The guilt threatened to consume him, but despite the fine veneer he had worn, the one that made him appear the perfect Lieutenant, at his heart Killian was still that scrapper of a boy.
So he had taken grief and turned it to rage, and he had made sure that the Jewel became the Jolly and spat in the face of the man that had sent Liam to his death. He became the scourge of the kingdom he had called home.
And if the chain around his neck sometimes threatened to strangle him in the dark of night, Killian never told a soul.
Not even Milah.
At first he hadn't wanted to seem the fool when she looked at him with such worship in her eyes. Later, he just hadn't been able to tell her of the secret grief deep within his soul.
And then she was dead, and the chain seemed to gain more weight.
He couldn't save her, and once again he survived while one he loved didn't.
He had stood on the deck of the Jolly one night and hell the chain and it's bedamned ring over the ocean with every intent to drop it into the lagoon. But the Crocodile still lived, and Killian – now Captain Hook – pulled it back and put it back over his head.
It's weight would be a constant reminder of what he had lost, and what he had yet to do. And he wouldn't be relieved of that weight until he could avenge the souls of the ones he had lost.
For two hundred years, he carried the burden.
And then he met her.
Oh, what a tale theirs was to tell.

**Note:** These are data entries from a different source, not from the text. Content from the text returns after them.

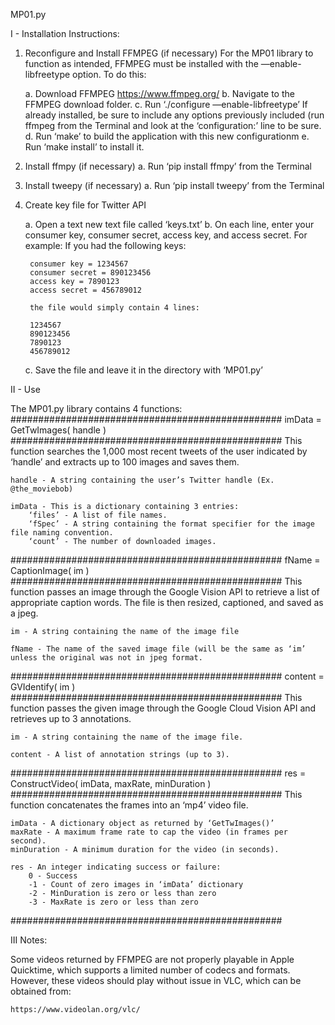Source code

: MP01.py

I - Installation Instructions:

1. Reconfigure and Install FFMPEG (if necessary)
For the MP01 library to function as intended, FFMPEG must be installed with the
—enable-libfreetype option.  To do this:

    a. Download FFMPEG https://www.ffmpeg.org/
    b. Navigate to the FFMPEG download folder.
    c. Run ‘./configure —enable-libfreetype’
        If already installed, be sure to include any options previously included (run ffmpeg from the Terminal and look at the ‘configuration:’ line to be sure.
    d. Run ‘make’ to build the application with this new configurationm
    e. Run ‘make install’ to install it.

2. Install ffmpy (if necessary)
    a. Run ‘pip install ffmpy’ from the Terminal

3. Install tweepy (if necessary)
    a. Run ‘pip install tweepy’ from the Terminal

2. Create key file for Twitter API

    a. Open a text new text file called ‘keys.txt’
    b. On each line, enter your consumer key, consumer secret, access key, and access secret.  For example:  If you had the following keys:

        consumer key = 1234567
        consumer secret = 890123456
        access key = 7890123
        access secret = 456789012

        the file would simply contain 4 lines:

        1234567
        890123456
        7890123
        456789012

    c. Save the file and leave it in the directory with ‘MP01.py’

II - Use

The MP01.py library contains 4 functions:
#################################################
imData = GetTwImages( handle )
#################################################
This function searches the 1,000 most recent tweets of the user indicated by ‘handle’ and extracts up to 100 images and saves them.

    handle - A string containing the user’s Twitter handle (Ex. @the_moviebob)

    imData - This is a dictionary containing 3 entries:
        ‘files’ - A list of file names.
        ‘fSpec’ - A string containing the format specifier for the image file naming convention.
        ‘count’ - The number of downloaded images.
#################################################
fName = CaptionImage( im )
#################################################
This function passes an image through the Google Vision API to retrieve a list of appropriate caption words.  The file is then resized, captioned, and saved as a jpeg.

    im - A string containing the name of the image file

    fName - The name of the saved image file (will be the same as ‘im’ unless the original was not in jpeg format.
#################################################
content = GVIdentify( im )
#################################################
This function passes the given image through the Google Cloud Vision API and retrieves up to 3 annotations.

    im - A string containing the name of the image file.

    content - A list of annotation strings (up to 3).
#################################################
res = ConstructVideo( imData, maxRate, minDuration )
#################################################
This function concatenates the frames into an ‘mp4’ video file.

    imData - A dictionary object as returned by ‘GetTwImages()’
    maxRate - A maximum frame rate to cap the video (in frames per second).
    minDuration - A minimum duration for the video (in seconds).

    res - An integer indicating success or failure:
        0 - Success
        -1 - Count of zero images in ‘imData’ dictionary
        -2 - MinDuration is zero or less than zero
        -3 - MaxRate is zero or less than zero
#################################################

III Notes:

Some videos returned by FFMPEG are not properly playable in Apple Quicktime, which supports a limited number of codecs and formats.  However, these videos should play without issue in VLC, which can be obtained from:

    https://www.videolan.org/vlc/
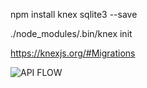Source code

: <!-- sqlite3 lib -->
npm install knex sqlite3 --save 

./node_modules/.bin/knex init

https://knexjs.org/#Migrations


![API FLOW](API/assest)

Full of betrayal and longing and loss, and after he finally, finally, thought they could have a happy ending, she had sacrificed herself to darkness.
Two hundred years he had been a survivor, the weight around his neck a constant survivor of that, but when she kissed him, he knew that this time… this time surviving wasn't enough.
So he pulled the chain from his neck, with its two hundred years of protection and grief, and when he pressed it into her palm, for the first time it feels as light as the simple ring it is.
She told him she was immortal, but he of all people knew there was no such thing.
"The Dark One is. Emma Swan isn't. Bring her home to me," he told her.
He had worn that necklace with its ring and its guilt for centuries, alternating between hating it and clinging to it for the memories it bore. But when she smiled at him and kissed him, for the first time since he was a boy afraid of the ocean he hoped it truly was the talisman that his brother had told him it was.
And Killian was still that scrapper that would fight the impossible fight, even a fated Hero King, to make sure that the ring's chain never held the same weight for her that it had for him.